» EXERCISE BRIEF: Select and copy each line in the entries below that contains the string "Turdus". A line counts only if its letters match that string in upper and lower case.

» INPUT ROWS:
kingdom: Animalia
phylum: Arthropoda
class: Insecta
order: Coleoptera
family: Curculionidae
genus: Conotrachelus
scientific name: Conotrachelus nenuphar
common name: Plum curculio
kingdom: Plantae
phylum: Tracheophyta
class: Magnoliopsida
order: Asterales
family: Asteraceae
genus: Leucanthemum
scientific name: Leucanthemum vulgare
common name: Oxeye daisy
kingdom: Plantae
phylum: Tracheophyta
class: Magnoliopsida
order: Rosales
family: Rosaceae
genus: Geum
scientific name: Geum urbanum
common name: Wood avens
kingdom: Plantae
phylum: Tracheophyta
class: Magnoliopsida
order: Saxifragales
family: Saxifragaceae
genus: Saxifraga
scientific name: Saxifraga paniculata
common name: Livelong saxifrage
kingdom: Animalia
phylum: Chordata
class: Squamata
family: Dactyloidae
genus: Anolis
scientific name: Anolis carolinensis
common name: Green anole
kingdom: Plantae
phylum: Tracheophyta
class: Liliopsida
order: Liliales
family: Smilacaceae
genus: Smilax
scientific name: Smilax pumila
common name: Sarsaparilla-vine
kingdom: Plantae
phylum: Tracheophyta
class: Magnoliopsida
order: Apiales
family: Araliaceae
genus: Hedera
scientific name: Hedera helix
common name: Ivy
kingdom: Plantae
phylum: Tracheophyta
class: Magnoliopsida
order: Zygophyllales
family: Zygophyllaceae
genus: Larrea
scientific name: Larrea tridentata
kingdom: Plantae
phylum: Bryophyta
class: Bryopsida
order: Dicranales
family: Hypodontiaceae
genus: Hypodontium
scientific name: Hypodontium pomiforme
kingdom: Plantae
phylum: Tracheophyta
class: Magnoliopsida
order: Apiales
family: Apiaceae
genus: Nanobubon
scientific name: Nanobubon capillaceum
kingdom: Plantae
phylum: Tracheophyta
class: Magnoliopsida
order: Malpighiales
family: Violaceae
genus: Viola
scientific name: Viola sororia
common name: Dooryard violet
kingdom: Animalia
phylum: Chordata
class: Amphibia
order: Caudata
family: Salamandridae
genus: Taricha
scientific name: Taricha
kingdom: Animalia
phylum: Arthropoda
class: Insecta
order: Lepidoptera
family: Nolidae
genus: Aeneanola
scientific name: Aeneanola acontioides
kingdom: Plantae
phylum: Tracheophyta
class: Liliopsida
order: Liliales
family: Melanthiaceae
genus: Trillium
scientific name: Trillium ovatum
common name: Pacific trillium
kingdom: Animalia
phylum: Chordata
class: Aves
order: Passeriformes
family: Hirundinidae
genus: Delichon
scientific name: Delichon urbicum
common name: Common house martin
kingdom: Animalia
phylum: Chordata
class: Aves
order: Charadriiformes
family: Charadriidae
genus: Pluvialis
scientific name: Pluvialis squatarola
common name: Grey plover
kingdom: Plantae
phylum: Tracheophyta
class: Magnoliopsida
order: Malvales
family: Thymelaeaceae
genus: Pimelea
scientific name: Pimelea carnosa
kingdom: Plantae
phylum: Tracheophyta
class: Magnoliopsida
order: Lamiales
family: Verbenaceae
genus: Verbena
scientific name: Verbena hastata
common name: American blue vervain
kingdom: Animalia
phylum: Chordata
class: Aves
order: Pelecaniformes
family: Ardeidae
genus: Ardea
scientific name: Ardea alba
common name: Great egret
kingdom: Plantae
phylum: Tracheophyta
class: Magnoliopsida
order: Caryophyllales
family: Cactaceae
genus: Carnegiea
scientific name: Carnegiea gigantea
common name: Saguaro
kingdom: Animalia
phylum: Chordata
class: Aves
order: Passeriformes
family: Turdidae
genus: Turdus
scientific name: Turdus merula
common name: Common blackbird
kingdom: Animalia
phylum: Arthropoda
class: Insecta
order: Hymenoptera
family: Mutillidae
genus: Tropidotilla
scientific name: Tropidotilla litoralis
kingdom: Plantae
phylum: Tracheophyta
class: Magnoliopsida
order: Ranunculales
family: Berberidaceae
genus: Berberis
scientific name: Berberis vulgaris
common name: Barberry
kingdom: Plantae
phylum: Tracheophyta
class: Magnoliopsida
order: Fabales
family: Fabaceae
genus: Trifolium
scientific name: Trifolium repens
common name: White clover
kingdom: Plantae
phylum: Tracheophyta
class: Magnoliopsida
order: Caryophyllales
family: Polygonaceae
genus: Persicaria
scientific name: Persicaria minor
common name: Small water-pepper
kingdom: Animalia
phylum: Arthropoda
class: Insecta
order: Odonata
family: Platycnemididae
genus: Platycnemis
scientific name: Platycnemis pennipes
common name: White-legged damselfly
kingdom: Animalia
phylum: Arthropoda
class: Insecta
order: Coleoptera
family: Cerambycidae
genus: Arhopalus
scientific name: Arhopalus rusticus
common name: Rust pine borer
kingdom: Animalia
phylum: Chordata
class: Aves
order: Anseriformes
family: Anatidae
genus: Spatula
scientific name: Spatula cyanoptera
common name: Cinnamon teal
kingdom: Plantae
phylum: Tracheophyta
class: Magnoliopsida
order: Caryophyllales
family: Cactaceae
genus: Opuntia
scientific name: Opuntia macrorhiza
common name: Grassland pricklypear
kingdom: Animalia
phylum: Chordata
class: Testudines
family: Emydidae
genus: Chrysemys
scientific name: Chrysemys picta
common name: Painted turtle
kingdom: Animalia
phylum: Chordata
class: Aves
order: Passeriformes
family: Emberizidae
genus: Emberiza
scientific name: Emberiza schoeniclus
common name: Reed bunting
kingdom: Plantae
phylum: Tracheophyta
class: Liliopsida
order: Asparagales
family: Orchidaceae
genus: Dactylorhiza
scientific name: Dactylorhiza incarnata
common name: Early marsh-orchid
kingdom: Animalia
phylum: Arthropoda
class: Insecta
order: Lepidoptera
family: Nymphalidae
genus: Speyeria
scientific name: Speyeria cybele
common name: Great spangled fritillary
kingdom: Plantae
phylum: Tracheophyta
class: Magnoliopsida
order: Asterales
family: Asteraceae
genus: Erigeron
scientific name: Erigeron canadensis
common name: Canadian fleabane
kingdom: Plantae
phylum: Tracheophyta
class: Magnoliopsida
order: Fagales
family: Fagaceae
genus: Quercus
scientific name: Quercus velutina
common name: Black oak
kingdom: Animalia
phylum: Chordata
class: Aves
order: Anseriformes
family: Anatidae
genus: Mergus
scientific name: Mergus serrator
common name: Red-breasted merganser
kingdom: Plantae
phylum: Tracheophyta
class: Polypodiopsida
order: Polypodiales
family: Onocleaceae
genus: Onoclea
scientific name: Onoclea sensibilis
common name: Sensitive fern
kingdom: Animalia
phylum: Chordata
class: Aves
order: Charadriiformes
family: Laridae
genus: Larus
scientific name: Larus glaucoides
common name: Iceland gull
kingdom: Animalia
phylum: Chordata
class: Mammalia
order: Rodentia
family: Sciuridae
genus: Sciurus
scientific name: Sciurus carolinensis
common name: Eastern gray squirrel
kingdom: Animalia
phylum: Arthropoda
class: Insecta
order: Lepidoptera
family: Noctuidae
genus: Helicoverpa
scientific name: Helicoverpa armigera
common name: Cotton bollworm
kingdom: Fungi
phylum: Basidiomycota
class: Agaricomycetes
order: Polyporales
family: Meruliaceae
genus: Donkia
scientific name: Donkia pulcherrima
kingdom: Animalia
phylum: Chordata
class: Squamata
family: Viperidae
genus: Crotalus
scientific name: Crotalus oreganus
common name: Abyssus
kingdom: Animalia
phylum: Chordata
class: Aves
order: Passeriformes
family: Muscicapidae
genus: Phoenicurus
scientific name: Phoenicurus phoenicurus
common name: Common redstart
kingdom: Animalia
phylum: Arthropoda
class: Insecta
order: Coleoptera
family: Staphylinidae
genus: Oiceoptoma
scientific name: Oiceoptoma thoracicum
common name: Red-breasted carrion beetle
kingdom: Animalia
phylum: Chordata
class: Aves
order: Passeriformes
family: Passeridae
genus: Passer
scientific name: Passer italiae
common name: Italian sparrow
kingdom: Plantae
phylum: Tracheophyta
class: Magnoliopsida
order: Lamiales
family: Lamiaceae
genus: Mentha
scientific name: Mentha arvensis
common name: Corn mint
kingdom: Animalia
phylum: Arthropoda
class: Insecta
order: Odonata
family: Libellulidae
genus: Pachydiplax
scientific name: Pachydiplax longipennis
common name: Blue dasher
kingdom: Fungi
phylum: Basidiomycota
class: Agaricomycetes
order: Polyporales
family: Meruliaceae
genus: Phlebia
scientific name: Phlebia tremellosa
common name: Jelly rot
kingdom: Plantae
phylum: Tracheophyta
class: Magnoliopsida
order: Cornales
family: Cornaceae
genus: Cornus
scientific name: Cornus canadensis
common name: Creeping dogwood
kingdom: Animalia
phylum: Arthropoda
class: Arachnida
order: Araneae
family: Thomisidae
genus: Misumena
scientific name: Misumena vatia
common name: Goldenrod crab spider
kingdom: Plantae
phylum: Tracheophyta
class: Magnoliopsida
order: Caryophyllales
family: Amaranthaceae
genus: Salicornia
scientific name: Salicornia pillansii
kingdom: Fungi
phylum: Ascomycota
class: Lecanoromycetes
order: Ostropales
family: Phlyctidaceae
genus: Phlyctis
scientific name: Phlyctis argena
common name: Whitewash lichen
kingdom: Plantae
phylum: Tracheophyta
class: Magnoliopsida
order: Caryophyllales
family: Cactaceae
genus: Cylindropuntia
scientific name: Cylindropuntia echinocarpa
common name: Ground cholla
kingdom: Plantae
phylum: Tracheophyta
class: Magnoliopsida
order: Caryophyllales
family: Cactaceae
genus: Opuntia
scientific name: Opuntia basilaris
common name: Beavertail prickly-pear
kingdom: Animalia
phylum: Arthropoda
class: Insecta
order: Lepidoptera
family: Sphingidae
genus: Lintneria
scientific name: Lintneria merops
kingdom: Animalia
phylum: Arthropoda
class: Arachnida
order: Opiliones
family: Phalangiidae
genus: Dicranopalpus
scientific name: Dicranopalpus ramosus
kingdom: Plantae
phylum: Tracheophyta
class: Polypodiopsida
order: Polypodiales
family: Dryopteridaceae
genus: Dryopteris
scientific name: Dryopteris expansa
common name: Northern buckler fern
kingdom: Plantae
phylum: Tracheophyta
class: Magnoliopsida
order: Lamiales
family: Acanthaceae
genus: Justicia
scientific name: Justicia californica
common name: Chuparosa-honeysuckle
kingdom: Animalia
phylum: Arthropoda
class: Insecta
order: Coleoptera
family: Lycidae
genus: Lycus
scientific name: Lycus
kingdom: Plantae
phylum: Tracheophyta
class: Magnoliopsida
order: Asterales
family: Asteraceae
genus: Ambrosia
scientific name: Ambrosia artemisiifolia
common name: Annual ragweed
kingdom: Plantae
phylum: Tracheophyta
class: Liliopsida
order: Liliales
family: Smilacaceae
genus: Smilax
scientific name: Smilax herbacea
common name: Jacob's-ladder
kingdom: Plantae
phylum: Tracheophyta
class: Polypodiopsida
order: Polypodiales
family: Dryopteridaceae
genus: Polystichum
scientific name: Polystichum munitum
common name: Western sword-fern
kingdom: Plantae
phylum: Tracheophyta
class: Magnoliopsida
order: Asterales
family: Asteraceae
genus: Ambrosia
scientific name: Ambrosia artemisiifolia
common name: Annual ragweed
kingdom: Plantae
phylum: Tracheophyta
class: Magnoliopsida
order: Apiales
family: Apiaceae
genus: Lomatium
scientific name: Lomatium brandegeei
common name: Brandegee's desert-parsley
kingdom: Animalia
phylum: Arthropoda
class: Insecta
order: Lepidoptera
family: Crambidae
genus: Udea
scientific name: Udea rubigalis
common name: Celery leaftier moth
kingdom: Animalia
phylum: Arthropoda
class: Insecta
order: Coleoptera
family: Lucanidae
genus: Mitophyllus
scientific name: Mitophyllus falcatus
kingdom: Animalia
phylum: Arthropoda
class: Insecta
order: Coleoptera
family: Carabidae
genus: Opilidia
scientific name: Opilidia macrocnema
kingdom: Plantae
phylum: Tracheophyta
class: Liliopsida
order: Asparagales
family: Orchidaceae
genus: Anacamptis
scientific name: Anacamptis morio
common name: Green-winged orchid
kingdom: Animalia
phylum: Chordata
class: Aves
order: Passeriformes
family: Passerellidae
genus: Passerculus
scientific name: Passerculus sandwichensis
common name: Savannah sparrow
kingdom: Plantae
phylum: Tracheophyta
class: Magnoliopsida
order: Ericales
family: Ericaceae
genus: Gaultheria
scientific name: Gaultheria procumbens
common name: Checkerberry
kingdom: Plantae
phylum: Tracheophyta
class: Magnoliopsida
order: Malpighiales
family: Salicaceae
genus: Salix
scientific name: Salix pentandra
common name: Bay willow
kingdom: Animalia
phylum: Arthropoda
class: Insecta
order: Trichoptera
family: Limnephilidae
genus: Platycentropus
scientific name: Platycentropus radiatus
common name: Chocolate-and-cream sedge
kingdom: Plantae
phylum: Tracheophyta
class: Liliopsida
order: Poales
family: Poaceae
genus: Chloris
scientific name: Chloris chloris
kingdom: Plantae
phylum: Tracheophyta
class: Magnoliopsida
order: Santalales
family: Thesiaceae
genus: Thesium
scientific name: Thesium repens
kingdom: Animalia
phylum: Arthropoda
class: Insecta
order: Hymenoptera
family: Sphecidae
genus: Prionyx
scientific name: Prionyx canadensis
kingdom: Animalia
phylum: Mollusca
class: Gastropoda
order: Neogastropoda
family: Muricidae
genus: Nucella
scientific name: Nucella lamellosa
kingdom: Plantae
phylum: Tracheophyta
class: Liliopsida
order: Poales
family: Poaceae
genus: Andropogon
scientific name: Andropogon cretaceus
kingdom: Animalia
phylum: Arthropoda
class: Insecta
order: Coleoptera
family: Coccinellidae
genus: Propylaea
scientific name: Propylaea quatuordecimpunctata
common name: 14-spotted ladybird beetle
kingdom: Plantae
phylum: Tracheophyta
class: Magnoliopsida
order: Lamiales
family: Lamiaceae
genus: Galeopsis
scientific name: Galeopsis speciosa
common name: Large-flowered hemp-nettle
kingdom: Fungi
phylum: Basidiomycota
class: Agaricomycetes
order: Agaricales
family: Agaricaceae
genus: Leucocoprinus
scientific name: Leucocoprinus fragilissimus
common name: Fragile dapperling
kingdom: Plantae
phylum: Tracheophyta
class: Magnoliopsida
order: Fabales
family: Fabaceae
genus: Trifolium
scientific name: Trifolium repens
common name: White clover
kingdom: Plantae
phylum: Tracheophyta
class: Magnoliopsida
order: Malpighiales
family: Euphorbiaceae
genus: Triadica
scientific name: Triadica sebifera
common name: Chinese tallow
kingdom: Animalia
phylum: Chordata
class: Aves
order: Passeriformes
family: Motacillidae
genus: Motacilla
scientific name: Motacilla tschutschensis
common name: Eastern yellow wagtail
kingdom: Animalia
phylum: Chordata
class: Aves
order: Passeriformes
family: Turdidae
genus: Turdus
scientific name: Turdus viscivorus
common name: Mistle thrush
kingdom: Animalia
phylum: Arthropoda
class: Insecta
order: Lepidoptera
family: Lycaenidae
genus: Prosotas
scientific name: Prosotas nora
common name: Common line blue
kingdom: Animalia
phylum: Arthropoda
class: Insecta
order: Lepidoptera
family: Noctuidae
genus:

» RIGHT ANSWER:
genus: Turdus
scientific name: Turdus merula
genus: Turdus
scientific name: Turdus viscivorus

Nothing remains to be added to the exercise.